Dr Pamela Douglas25th of Mar 202523rd of Feb 2026

Ten useful things to know when consulting with larger-bodied breastfeeding or lactating women

  1. 50% of Australian mothers entering pregnancy are affected by overweight or obesity.

  2. Genetic contribution to adult BMI is 40-70% - obesity is polygenetic.

  3. One biological parent with obesity increases a woman's risk of developing obesity three to four times; two parents increases risk tenfold.

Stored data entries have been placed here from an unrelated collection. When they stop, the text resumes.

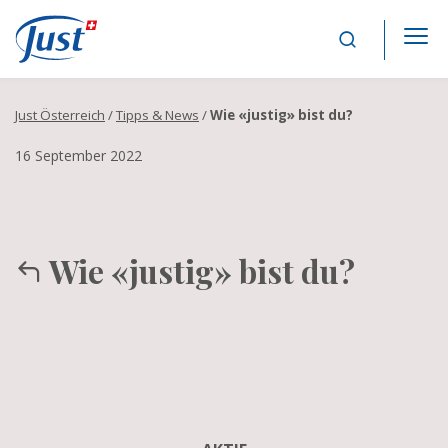
Main Navigation
Just Österreich
/
Tipps & News
/
Wie «justig» bist du?
16 September 2022
Wie «justig» bist du?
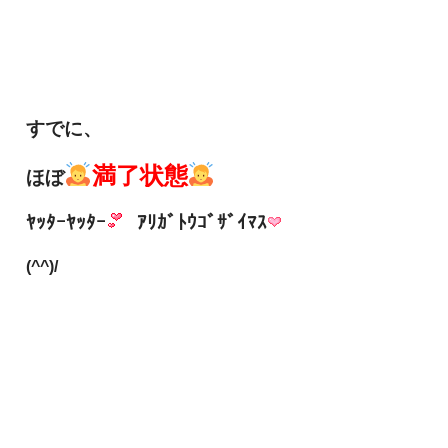
すでに、
満了状態
ほぼ
ﾔｯﾀｰﾔｯﾀｰ
ｱﾘｶﾞﾄｳｺﾞｻﾞｲﾏｽ
(^^)/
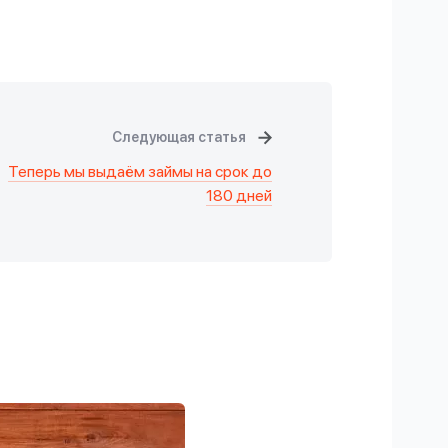
Следующая статья
Теперь мы выдаём займы на срок до
180 дней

  4. Diets only work in the short term.

  5. We need to address weight stigma with respectful, thoughtful use of language e.g. "living with obesity", "larger-bodied woman", "movement" (instead of exercise), "low-inflammatory diet patterns" and "reduced processed foods" (instead of talking about calories and portion sizes). This is also referred to as using person-centred languages.

  6. Breastfeeding has been shown to be protective against overweight and obesity later in a child's life.

  7. Maternal obesity is associated with earlier weaning, for complex reasons which may relate to the known increased risk for obese women of

    • Delayed onset of lactation

    • Infant supplementation with formula.

  8. Poorer breastfeeding outcomes could also be explained by

    • Fit and hold challenges (typically not prioritised or well managed within health systems currently)

    • Blunted prolactin response to suckling? - unlikely since prolactin doesn't drive galactopoiesis

    • Insulin resistance which affects insulin-sensitive key pathways of gene expression in the lactocyte

    • Pro-inflammatory state of obesity which may impair substrate availbility for milk secretion

    • Higher rates of obstetric and delivery complications (C-sections, NICU)

    • Allostatic load of weight stigma: psychosocial burden.

  9. If the woman is post-bariatric surgery and especially if post gastric by-pass, B12 and B12 supplementation requiers monitoring.

  10. Semaglutide has not been detected in breastmilk samples, and findings support the conclusion that direct infant risk due to semaglutide in milk is negligible.

    • Semaglutide reduces food intake. The lactating woman needs calories to make milk.

    • Avoid semaglutide use in the early postpartum.